━━━━━ EXTRAIT FOURNI

Dans les secrets des eaux usées avec Thomas Thiebault, chercheur à Sorbonne Université

Interview

Mise à jour le 03/07/2025

Thomas Thiebault, chercheur à Sorbonne Université. (il analyse des eaux usées)
Depuis 2022, le projet de recherche interdisciplinaire ÉGOUT vise à mieux comprendre nos habitudes de santé, d’alimentation et de consommation… en analysant les eaux usées parisiennes ! Un terrain méconnu, mais riche d’enseignements pour la santé publique. Interview de Thomas Thiebault, spécialiste de géochimie des contaminants.

En quoi consiste votre recherche ?

Nous étudions les eaux usées brutes de la Ville de Paris, en amont des stations d’épuration, pour en analyser la composition chimique. Nous y cherchons une centaine de molécules, principalement non naturelles. Cela inclut les produits pharmaceutiques, les drogues illicites ou licites (tabac et alcool), ainsi que les pesticides. Notre objectif est de relier ces traces chimiques aux pratiques en cours au sein de la population.

━━━━━━━━━━
━━━━━ DONNÉES FOURNIES

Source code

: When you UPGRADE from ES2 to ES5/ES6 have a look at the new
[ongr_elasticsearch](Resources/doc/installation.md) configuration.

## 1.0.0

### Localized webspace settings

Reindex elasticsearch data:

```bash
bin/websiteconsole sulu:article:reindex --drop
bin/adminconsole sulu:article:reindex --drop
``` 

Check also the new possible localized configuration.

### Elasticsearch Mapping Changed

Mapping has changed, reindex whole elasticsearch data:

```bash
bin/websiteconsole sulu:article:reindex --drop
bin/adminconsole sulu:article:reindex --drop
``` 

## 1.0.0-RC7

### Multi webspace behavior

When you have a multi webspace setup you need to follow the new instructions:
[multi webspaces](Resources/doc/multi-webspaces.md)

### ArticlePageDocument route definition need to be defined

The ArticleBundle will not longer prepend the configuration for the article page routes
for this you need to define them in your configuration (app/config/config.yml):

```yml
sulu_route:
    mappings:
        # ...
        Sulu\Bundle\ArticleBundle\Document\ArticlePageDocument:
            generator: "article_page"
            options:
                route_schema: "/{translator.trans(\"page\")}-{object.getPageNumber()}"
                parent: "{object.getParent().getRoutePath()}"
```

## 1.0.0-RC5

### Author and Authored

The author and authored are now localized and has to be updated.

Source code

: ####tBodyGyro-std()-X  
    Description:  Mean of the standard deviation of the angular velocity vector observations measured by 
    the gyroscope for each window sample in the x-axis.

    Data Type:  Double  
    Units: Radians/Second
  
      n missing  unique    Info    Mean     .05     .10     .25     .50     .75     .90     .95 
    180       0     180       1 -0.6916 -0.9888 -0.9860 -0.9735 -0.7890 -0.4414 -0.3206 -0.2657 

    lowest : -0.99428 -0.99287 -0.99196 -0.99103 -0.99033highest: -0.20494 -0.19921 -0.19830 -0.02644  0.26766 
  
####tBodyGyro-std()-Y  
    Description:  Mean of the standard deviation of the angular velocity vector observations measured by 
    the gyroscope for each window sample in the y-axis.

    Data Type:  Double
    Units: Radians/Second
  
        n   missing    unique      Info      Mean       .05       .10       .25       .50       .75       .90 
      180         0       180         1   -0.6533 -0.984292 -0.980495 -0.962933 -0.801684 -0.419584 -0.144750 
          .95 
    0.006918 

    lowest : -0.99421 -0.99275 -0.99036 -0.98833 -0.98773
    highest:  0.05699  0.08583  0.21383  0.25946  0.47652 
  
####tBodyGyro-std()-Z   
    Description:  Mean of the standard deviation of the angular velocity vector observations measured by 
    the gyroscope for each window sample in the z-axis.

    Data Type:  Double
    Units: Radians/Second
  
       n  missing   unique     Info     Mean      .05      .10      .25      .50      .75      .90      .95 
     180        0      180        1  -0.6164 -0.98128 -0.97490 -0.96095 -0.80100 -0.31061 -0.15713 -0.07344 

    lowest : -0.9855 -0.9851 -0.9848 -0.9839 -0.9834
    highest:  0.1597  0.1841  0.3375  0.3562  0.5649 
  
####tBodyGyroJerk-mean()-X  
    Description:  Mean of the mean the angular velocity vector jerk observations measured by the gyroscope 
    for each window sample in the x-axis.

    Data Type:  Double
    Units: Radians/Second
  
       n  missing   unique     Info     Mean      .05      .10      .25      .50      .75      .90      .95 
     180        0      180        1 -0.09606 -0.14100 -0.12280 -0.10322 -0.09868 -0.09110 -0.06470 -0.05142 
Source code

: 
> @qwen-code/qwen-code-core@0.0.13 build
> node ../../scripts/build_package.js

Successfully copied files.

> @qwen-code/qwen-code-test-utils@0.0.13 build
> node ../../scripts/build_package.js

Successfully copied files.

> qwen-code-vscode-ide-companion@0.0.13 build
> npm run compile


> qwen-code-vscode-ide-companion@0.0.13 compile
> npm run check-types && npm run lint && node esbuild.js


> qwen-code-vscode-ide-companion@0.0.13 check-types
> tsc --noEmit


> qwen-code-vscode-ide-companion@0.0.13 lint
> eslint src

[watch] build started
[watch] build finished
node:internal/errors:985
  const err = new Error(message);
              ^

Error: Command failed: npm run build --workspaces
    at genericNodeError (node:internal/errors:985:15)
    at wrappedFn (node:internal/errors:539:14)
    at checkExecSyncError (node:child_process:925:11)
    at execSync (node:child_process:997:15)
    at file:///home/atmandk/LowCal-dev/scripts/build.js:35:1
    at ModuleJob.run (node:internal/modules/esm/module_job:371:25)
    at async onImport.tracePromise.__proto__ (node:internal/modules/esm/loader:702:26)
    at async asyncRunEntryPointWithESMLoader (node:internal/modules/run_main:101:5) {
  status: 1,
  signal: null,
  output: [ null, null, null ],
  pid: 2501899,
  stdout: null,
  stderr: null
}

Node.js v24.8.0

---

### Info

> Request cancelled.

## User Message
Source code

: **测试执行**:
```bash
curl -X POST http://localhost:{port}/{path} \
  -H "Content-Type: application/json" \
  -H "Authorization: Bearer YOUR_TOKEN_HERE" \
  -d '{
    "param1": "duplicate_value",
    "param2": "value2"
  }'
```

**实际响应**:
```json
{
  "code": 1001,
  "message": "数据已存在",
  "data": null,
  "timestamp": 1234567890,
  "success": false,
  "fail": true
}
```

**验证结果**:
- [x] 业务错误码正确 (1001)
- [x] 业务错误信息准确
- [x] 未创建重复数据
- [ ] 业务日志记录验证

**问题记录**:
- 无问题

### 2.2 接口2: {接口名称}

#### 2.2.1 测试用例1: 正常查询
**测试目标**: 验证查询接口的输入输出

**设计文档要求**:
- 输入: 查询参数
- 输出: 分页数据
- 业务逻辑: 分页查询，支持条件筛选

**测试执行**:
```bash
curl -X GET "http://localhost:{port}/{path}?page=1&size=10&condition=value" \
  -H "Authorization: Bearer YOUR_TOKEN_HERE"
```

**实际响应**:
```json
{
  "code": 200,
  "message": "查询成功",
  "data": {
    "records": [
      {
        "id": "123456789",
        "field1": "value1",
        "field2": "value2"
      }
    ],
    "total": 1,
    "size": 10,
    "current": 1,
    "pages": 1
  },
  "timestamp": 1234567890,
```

━━━━━━━━━━

• **TÂCHES ET EXERCICES**
**A.** D'après l'entretien sur les eaux usées, depuis quelle année le projet ÉGOUT est-il mené ?
**B.** Énumérez les catégories de molécules que l'entretien sur les eaux usées mentionne parmi celles recherchées dans les eaux usées brutes de Paris.
**C.** Poursuivez l'entretien sur les eaux usées à la suite de sa dernière phrase.

• **RÉPONSES PAR TÂCHE**
**A.** Depuis 2022.

**B.**
- Produits pharmaceutiques
- Drogues illicites
- Drogues licites (tabac et alcool)
- Pesticides

**C.**
Nous faisons deux prélèvements par semaine à la station Seine Centre, qui couvre environ 75 % de Paris, Montreuil et une petite partie du sud de Paris. Puis, de temps en temps, des prélèvements ponctuels dans certains quartiers. Nous analysons aussi des carottes de sédiments prélevées dans les égouts : ce sont un peu les archives chimiques de la capitale.

Qu’avez-vous découvert sur la santé ou les habitudes des Parisiens ?

Paris est une très grande ville, avec des enjeux de santé publique importants. Le réseau d’assainissement y est complexe, mais il permet d’observer des tendances à l’échelle de larges populations, ce qui évite des interprétations trop localisées ou stigmatisantes.
Sur les substances illicites, Paris se situe dans la moyenne de l’Europe de l’Ouest, avec un usage notable d’ecstasy et de cocaïne, mais loin derrière des pays comme les Pays-Bas. Pour les médicaments, on voit un usage massif du paracétamol, par exemple, avec une prévalence estimée à 5 %. C’est-à-dire qu’environ 5 % de la population en consomme chaque jour. Cela correspond aux données de prescription, mais surtout à l’usage hors prescription, qui est très courant.

Ces données peuvent-elles aider à anticiper des crises sanitaires ?

C’est tout l’enjeu. Mais on peut se préparer tant que l’on veut, si on n’a pas caractérisé ce que l’on cherche, on ne peut pas le trouver. Si des techniques exhaustives existent, elles ne permettent souvent que des analyses rétrospectives, une fois que l’on a identifié les signaux à chercher.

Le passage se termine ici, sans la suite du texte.